Prior art specifically directed to displaying isosurface image data (as opposed to generating such data) is also known and referred to herein as further background material to illustrate the state of the art. For example, Japanese published patent application 3-202981 entitled "Method and System for 3D Graphics", teaches methods for displaying isosurface image data that enable a user to get a quick response for displaying isosurfaces with hidden surfaces processed from a 3D grid data without special graphic hardware.
Other prior art teachings, such as the teachings by Behm et al found in U.S. Pat. No. 5,150,457, assigned to the same assignee as the present invention (entitled "Enhanced Visualization Using Translucent Contour Surfaces"), and the aforementioned Japanese published patent application 3-127188 reference, also relate to methods and apparatus useful for displaying isosurface image data.
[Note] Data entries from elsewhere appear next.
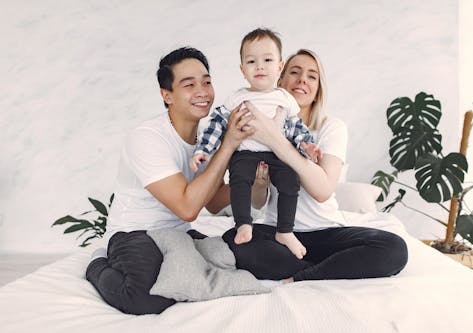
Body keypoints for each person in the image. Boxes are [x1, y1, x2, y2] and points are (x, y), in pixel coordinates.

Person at [85, 47, 256, 315]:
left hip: (180, 234)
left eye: (207, 82)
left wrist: (256, 180)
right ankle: (96, 264)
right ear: (167, 95)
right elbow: (187, 208)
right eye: (189, 84)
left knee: (248, 260)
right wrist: (229, 146)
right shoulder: (147, 138)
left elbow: (212, 202)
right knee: (144, 298)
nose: (202, 91)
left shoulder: (208, 138)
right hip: (136, 233)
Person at [222, 49, 409, 282]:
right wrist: (259, 184)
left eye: (312, 76)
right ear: (280, 79)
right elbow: (258, 202)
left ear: (318, 88)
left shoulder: (330, 127)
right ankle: (331, 267)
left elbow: (322, 191)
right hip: (277, 232)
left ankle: (306, 273)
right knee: (233, 239)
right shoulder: (257, 125)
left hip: (325, 232)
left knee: (394, 249)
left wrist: (275, 140)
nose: (302, 80)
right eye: (295, 72)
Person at [191, 28, 320, 259]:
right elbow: (217, 124)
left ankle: (285, 230)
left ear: (279, 67)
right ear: (243, 70)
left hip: (278, 155)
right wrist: (203, 150)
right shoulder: (237, 98)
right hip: (246, 153)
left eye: (267, 60)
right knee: (239, 180)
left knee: (291, 181)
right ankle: (243, 223)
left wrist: (307, 146)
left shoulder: (284, 99)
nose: (260, 66)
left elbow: (295, 128)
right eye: (251, 61)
None of the known prior art methods and apparatus used for displaying isosurface image data are suitable for selectively display isosurfaces and surface contour lines occurring at user-selected isolevels where the isolevels are chosen from a set of predefined scalar values. Such a capability would provide for an enhanced degree of user interactivity and permit more detailed analysis of phenomena represented by the isosurface images.
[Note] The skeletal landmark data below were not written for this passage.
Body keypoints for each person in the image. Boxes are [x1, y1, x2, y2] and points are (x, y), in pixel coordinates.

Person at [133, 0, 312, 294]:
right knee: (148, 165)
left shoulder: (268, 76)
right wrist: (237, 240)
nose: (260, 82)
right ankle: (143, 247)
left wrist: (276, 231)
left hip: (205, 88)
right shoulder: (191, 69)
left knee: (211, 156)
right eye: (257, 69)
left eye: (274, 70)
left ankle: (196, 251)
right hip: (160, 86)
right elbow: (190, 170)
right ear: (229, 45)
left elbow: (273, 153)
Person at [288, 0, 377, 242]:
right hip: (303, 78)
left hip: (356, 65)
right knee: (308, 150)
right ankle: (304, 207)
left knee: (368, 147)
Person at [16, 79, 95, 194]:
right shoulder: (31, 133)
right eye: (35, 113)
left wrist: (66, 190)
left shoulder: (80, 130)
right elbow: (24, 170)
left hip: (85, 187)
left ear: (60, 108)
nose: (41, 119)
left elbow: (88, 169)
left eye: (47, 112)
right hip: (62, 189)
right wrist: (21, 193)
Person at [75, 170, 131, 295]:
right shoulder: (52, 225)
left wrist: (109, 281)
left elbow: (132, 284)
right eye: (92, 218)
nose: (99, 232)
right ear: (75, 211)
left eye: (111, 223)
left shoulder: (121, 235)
Finally, Koyamada in an article entitled "A Method To Reconstruct Solid Elements Into Linear Tetrahedral Elements", published in IBM Technical Disclosure Bulletin, Vol. 32, No. 1, June 1989, pp. 340-2, sets forth further background material useful in understanding the present invention. In this reference Koyamada describes the general concept of creating display data from three-dimensional finite analysis output by first creating a "tetraset", i.e., by converting all elements which a three-dimensional region consists of, into linear tetrahedral elements. It will be seen hereinafter that the present invention makes use of this concept for generating isosurface image data.
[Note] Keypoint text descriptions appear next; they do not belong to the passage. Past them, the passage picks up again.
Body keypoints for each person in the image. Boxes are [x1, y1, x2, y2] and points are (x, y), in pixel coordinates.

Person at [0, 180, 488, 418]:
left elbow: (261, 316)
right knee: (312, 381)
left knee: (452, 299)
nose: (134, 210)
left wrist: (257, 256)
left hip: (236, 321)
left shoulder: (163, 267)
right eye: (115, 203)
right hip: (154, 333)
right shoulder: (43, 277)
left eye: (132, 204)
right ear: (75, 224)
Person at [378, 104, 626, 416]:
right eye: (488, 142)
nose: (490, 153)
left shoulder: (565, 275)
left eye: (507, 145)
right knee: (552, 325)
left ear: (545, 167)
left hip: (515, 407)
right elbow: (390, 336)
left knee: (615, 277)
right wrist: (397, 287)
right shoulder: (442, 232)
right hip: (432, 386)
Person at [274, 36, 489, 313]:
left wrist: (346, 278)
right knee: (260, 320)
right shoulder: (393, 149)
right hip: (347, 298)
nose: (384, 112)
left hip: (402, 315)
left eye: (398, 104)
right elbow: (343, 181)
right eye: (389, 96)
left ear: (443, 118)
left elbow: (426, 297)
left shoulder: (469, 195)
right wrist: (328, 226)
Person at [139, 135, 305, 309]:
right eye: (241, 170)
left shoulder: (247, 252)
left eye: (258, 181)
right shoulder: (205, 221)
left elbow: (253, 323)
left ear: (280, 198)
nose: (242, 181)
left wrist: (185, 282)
In view of the prior art described hereinabove, and indeed in view of the present state of the art, it would be desirable to provide methods and apparatus which allow the aforementioned visualization of isosurfaces to be performed on less sophisticated hardware platforms than taught in the prior art, e.g., those isosurfaces generators which globally fit high-order curved surfaces to input geometric and scalar field data.
Furthermore, it would be desirable if such methods and apparatus facilitated a high degree of interactivity between the user and system utilized to display isosurface image data. For example, it would be desirable if the selective display of isosurfaces and surface contour lines were supported, along with the ability to selectively display isosurfaces and surface contour lines occurring at user-selected isolevels, where the isolevels are chosen from a set of predefined scalar values. It would also be desirable to provide the user with the ability to interactively reposition a displayed image.
Still further, it would be desirable to provide methods and apparatus for generating isosurface image data that could take advantage of present day parallel processing techniques to improve the efficiency of the image data generation process, and to improve overall system responsiveness to user requests (for example, to aid in repositioning an image being displayed), etc.